# Dragonstone Rock Preparation - help



## Colin Wrexham (Mar 24, 2017)

Aqua07 said:


> Hi all:
> 
> I picked up a 6x4 inch piece of "Dragonstone" rock a few days ago - just had the opportunity this weekend to bring it outside and hose it off under a strong stream of water. The rock is letting out brown/orange material, which I assume is clay - it's a softer material.
> 
> ...


Got tons of dragon stone in mine and It also had the clay in the holes. Quick clean and in it went. Been a few months now and its fine. I pushed a few plants in the holes in one tank with no issues either.














Sent from my SM-A310F using Tapatalk


----------



## Aqua07 (Jul 9, 2012)

That is one awesome looking aquascape - great job! I need to pick up a few more pieces of the stone as well.
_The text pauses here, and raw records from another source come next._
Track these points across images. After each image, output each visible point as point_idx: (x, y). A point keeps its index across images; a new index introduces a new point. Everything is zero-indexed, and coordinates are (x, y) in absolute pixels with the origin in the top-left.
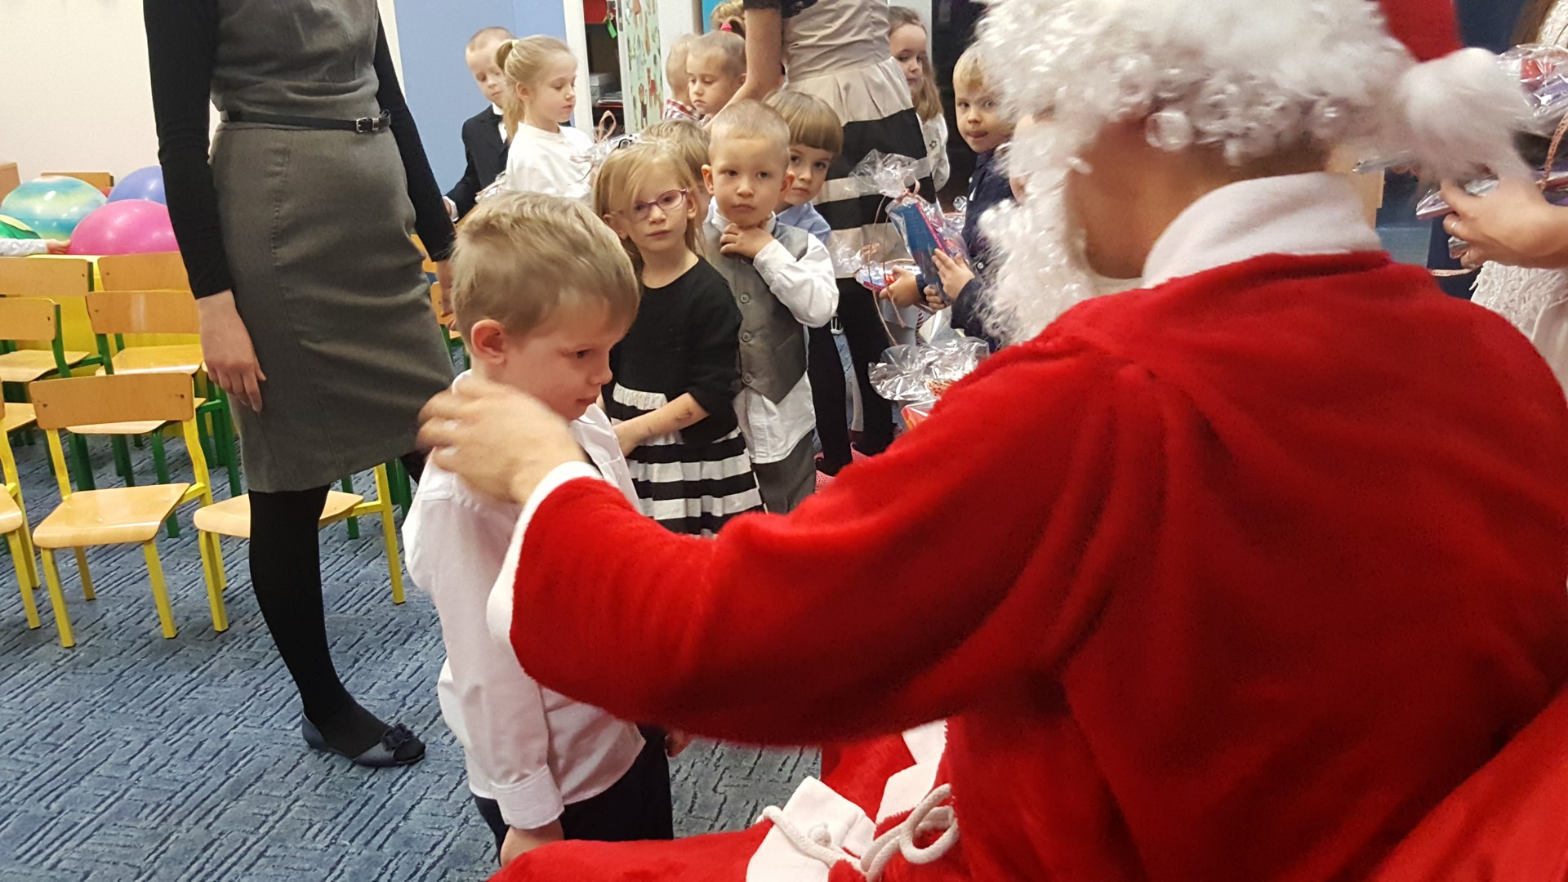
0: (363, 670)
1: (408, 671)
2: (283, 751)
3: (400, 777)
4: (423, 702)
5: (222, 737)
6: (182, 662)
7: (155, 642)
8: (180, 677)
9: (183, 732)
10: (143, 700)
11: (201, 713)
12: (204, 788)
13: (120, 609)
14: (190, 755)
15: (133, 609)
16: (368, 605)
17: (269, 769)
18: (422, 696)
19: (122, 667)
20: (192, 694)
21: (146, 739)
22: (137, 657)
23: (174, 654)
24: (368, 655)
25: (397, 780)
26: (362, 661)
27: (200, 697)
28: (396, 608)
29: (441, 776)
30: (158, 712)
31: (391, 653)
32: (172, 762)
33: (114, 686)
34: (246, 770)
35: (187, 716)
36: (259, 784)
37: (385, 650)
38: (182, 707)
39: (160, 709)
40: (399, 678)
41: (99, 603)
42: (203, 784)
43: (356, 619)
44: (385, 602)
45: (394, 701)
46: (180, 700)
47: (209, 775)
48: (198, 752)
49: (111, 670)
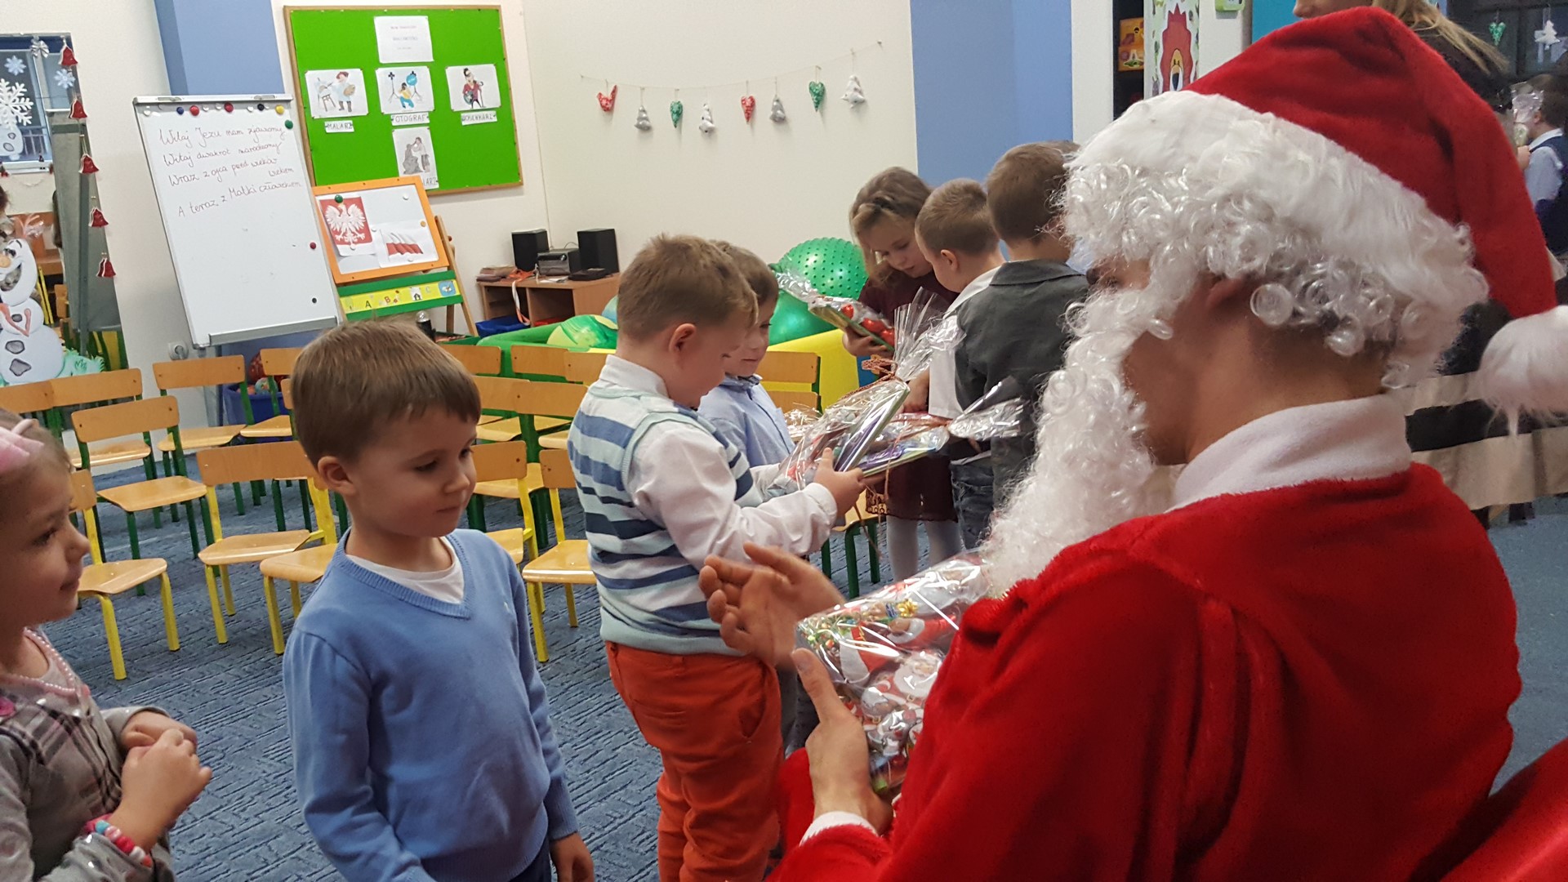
2: (650, 769)
5: (614, 750)
8: (606, 698)
9: (589, 741)
10: (573, 711)
11: (608, 728)
12: (582, 788)
13: (590, 637)
14: (585, 760)
17: (634, 782)
19: (571, 683)
21: (561, 742)
22: (585, 677)
27: (613, 715)
30: (579, 722)
32: (571, 763)
33: (560, 698)
34: (619, 779)
35: (598, 729)
36: (622, 792)
38: (598, 722)
39: (582, 720)
41: (579, 630)
42: (583, 784)
46: (600, 715)
47: (591, 777)
48: (592, 759)
49: (562, 684)
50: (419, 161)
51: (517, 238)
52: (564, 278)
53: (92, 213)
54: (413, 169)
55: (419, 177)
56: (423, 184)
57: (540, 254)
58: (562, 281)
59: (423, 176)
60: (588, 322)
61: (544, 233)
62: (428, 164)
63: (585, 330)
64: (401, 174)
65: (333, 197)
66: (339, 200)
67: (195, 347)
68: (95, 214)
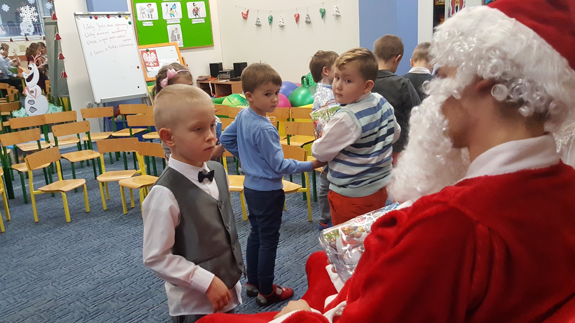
0: (290, 239)
1: (303, 242)
3: (285, 272)
4: (302, 252)
6: (245, 228)
7: (241, 221)
13: (237, 211)
15: (240, 211)
16: (301, 220)
18: (303, 250)
20: (243, 238)
23: (244, 225)
24: (294, 235)
25: (284, 273)
26: (292, 236)
28: (309, 222)
29: (296, 275)
31: (300, 236)
37: (299, 234)
40: (299, 243)
43: (296, 224)
44: (307, 220)
45: (294, 250)
50: (177, 37)
51: (211, 65)
52: (228, 80)
53: (59, 54)
54: (174, 40)
55: (176, 43)
56: (178, 45)
57: (219, 71)
58: (228, 81)
59: (178, 42)
60: (237, 96)
61: (221, 64)
62: (180, 38)
63: (236, 99)
64: (170, 42)
65: (145, 50)
66: (147, 51)
67: (96, 103)
68: (60, 55)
So the stone doesn't let out clay does it? I'm not sure if I can get into all the crevices to get the clay out since some are quite deep within.

Thanks


----------



## Speedo'stanks (Sep 13, 2017)

I do not high-pressure clean dragon stone, as it is very soft and clay-like. Instead, put it in an appropriate size tub with clean and preferably dechlorinated water and dip in in and out of the water a bunch of times from various angles. Be careful not to grab by the holes because it will break, but instead hold it more like a melon and dip it in and out... it will get pretty clean and in my experience.


----------



## Colin Wrexham (Mar 24, 2017)

Aqua07 said:


> That is one awesome looking aquascape - great job! I need to pick up a few more pieces of the stone as well.
> 
> So the stone doesn't let out clay does it? I'm not sure if I can get into all the crevices to get the clay out since some are quite deep within.
> 
> Thanks


Thanks

Should be fine[emoji3]

Sent from my SM-A310F using Tapatalk


----------